Selection =>
▬▬▬

Scott A. Williams
March 7, 2012
Filed under Rider Magazine Blog
The lesson I learned as a Cub Scout is still with me: “When thunder roars, go indoors.” In a pinch, an enclosed automobile qualifies as “indoors” because its steel shell can channel a lightning strike around the occupants. Motorcyclists aren’t so fortunate. We’re exposed in a thunderstorm. Our heads are unintended lightning rods sitting atop bodies covered in dreadfully conductive rainwater, and that metal object we’re sitting on only makes matters worse. Think those rubber tires offer protection? Think again. When lightning threatens, getting to safe shelter is the preferred course of action, although experience has shown me that “safe” and “shelter” are relative terms.
With the dimmest of morning light breaking on Marshall, Illinois, I set out with Steve, Bob and Randy on the 17-mile ride to Casey, our meeting spot for the Moonshine Lunch Run. The sky was heavy gray and moments after we rolled onto I-70 the clouds gushed rain. My view of Steve, on the point in front of me, was reduced to a dim red halo of tail lights and flashes off reflectorized clothing. In my mirrors, Bob was a white blur filtered through a spattering slipstream. Randy was back there, somewhere.
An interstate highway through the open spaces of southeastern Illinois afforded us no shelter. Stopping on the road could find us the target of a driver fixated on lights ahead. Trying to pull off the road could drop us onto a breakdown lane rendered to mush or into a flash flood and down a drainage ditch. Steve made the choice (in hindsight the wise choice) to press on to Casey.
Lightning grew closer and more frequent as we neared our exit. An amber halo pulsed as Steve bore off the ramp – then a brilliant flash lit up the sky as a shock wave pounded us. That one was close. Steve rolled cautiously through the stop sign at the end of the ramp and each of us followed his line. Just ahead was the entrance road to our meeting spot, a road I knew to be riddled with potholes, now hidden under water. My boots dipped in deeply whenever I found one.
Steve slid into the last bit of space under the Comfort Inn’s check-in canopy, a minor reward for having led the rest of us there. I parked my bike in the rain and walked beneath the overhang to greet my fellow Moonshiners. After a pregnant pause, I reprised Bill Murray in Caddy Shack: “I don’t think the heavy stuff is going to come down for quite a while.” Some knowing laughter was punctuated by another flash and a rumble that shook the earth. This is called fun.

▬▬▬

Data shown =>
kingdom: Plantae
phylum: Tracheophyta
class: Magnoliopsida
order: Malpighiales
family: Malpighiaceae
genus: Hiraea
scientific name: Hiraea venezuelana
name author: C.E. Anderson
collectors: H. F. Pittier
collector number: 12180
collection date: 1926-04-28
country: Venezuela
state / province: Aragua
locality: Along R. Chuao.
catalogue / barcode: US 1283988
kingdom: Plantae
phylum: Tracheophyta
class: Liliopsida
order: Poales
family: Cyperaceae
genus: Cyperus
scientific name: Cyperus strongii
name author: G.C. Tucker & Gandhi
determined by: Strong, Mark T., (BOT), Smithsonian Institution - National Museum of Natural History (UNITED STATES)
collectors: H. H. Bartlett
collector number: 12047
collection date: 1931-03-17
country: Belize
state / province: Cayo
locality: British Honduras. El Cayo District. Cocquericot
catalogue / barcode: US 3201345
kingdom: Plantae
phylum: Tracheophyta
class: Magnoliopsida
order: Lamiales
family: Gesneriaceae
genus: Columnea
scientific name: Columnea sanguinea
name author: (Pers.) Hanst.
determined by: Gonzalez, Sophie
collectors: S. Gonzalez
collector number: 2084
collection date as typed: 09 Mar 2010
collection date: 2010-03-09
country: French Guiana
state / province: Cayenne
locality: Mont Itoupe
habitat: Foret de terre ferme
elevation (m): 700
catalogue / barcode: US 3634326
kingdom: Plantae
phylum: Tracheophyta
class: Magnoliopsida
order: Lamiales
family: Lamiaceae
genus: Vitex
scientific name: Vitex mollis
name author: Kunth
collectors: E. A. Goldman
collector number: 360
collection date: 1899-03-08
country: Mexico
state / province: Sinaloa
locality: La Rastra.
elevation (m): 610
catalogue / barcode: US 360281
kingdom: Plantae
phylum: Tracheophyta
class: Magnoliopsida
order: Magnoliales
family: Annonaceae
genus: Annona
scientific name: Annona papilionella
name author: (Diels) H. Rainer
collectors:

▬▬▬

Exercise brief => In the blog post about riding in a thunderstorm, how long was the ride from Marshall to Casey? Answer using only the blog post about riding in a thunderstorm, not the records.

Output => 17 miles